Others in the industry are optimistic that miners can squeeze out
more cost cuts at mine sites from better labor productivity and
eliminating lower-grade ounces.
"There is more room to cut fat than there is muscle. I don't think
they are cutting into the muscle right now to demonstrate
profitability. The companies have been so bloated," said Chris Beer,
who co-manages the RBC Global Precious Metals and Global Resource
Funds.
And lower production is not necessarily a bad thing, especially if
each ounce is more profitable.
Although bullion prices are not always driven by supply and demand,
a drop in production could be a boon for producers as it could help
to establish a floor for the gold price, said Imaru Casanova, senior
gold analyst at U.S.-based fund managers Van Eck, a major gold stock
investor.
Bullion was last trading at $1,268 an ounce.
SEEN THIS MOVIE BEFORE
Today's capex and other cuts are similar to those that miners made
between 1996 and 2001, the last time gold was in a bear market,
Citi's Steyn said.
"That was exactly why they couldn't capitalize on the gold price
rally that came after," he said. Even though capex at the world's 10
biggest gold companies increased seven-fold between 2000 and 2013 to
$16.6 billion, production decreased 10 percent, he said.

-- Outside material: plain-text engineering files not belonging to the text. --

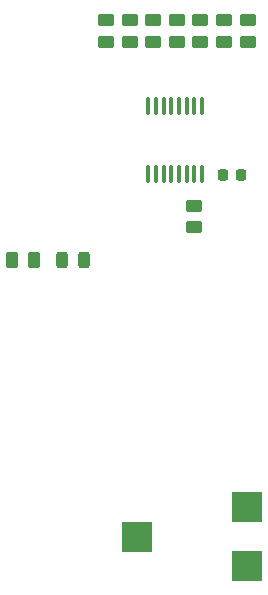
<source format=gbr>
%TF.GenerationSoftware,KiCad,Pcbnew,(7.0.0)*%
%TF.CreationDate,2023-06-01T01:21:08-06:00*%
%TF.ProjectId,FinalProject,46696e61-6c50-4726-9f6a-6563742e6b69,rev?*%
%TF.SameCoordinates,Original*%
%TF.FileFunction,Paste,Top*%
%TF.FilePolarity,Positive*%
%FSLAX46Y46*%
G04 Gerber Fmt 4.6, Leading zero omitted, Abs format (unit mm)*
G04 Created by KiCad (PCBNEW (7.0.0)) date 2023-06-01 01:21:08*
%MOMM*%
%LPD*%
G01*
G04 APERTURE LIST*
G04 Aperture macros list*
%AMRoundRect*
0 Rectangle with rounded corners*
0 $1 Rounding radius*
0 $2 $3 $4 $5 $6 $7 $8 $9 X,Y pos of 4 corners*
0 Add a 4 corners polygon primitive as box body*
4,1,4,$2,$3,$4,$5,$6,$7,$8,$9,$2,$3,0*
0 Add four circle primitives for the rounded corners*
1,1,$1+$1,$2,$3*
1,1,$1+$1,$4,$5*
1,1,$1+$1,$6,$7*
1,1,$1+$1,$8,$9*
0 Add four rect primitives between the rounded corners*
20,1,$1+$1,$2,$3,$4,$5,0*
20,1,$1+$1,$4,$5,$6,$7,0*
20,1,$1+$1,$6,$7,$8,$9,0*
20,1,$1+$1,$8,$9,$2,$3,0*%
G04 Aperture macros list end*
%ADD10RoundRect,0.250000X0.450000X-0.262500X0.450000X0.262500X-0.450000X0.262500X-0.450000X-0.262500X0*%
%ADD11RoundRect,0.250000X-0.450000X0.262500X-0.450000X-0.262500X0.450000X-0.262500X0.450000X0.262500X0*%
%ADD12RoundRect,0.225000X-0.225000X-0.250000X0.225000X-0.250000X0.225000X0.250000X-0.225000X0.250000X0*%
%ADD13RoundRect,0.100000X-0.100000X0.637500X-0.100000X-0.637500X0.100000X-0.637500X0.100000X0.637500X0*%
%ADD14RoundRect,0.250000X0.262500X0.450000X-0.262500X0.450000X-0.262500X-0.450000X0.262500X-0.450000X0*%
%ADD15RoundRect,0.243750X0.243750X0.456250X-0.243750X0.456250X-0.243750X-0.456250X0.243750X-0.456250X0*%
%ADD16R,2.500000X2.500000*%
G04 APERTURE END LIST*
D10*
%TO.C,R7*%
X143200000Y-56112500D03*
X143200000Y-54287500D03*
%TD*%
D11*
%TO.C,R1*%
X148700000Y-69987500D03*
X148700000Y-71812500D03*
%TD*%
D10*
%TO.C,R5*%
X147200000Y-56112500D03*
X147200000Y-54287500D03*
%TD*%
%TO.C,R2*%
X153200000Y-56112500D03*
X153200000Y-54287500D03*
%TD*%
%TO.C,R3*%
X151200000Y-56112500D03*
X151200000Y-54287500D03*
%TD*%
D12*
%TO.C,C1*%
X151125000Y-67400000D03*
X152675000Y-67400000D03*
%TD*%
D13*
%TO.C,U2*%
X149350000Y-61575000D03*
X148700000Y-61575000D03*
X148050000Y-61575000D03*
X147400000Y-61575000D03*
X146750000Y-61575000D03*
X146100000Y-61575000D03*
X145450000Y-61575000D03*
X144800000Y-61575000D03*
X144800000Y-67300000D03*
X145450000Y-67300000D03*
X146100000Y-67300000D03*
X146750000Y-67300000D03*
X147400000Y-67300000D03*
X148050000Y-67300000D03*
X148700000Y-67300000D03*
X149350000Y-67300000D03*
%TD*%
D10*
%TO.C,R8*%
X141200000Y-56112500D03*
X141200000Y-54287500D03*
%TD*%
D14*
%TO.C,R10*%
X135112500Y-74600000D03*
X133287500Y-74600000D03*
%TD*%
D10*
%TO.C,R4*%
X149200000Y-56112500D03*
X149200000Y-54287500D03*
%TD*%
D15*
%TO.C,D1*%
X139337500Y-74600000D03*
X137462500Y-74600000D03*
%TD*%
D16*
%TO.C,RV1*%
X153124999Y-95499999D03*
X143874999Y-97999999D03*
X153124999Y-100499999D03*
%TD*%
D10*
%TO.C,R6*%
X145200000Y-56112500D03*
X145200000Y-54287500D03*
%TD*%
M02*

</source>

What is different this time around is that lower gold grades have
made it that much harder to reduce mining costs.
Not all miners are slashing capex to the same degree though. At
$1,486 an ounce at end-June, Goldcorp, the world's top gold miner by
market value, has the highest all-in costs of the five biggest
miners who publish this data as the Vancouver-based company presses
on with building two mines.
"It's very easy to simply cancel or defer capital programs at a mine
site," Chuck Jeannes, Goldcorp's CEO said in an interview.
"I just know that we are being very careful not to get carried away
with cost reduction and find ourselves having not made the
investments we need to for the long-term health of the mine."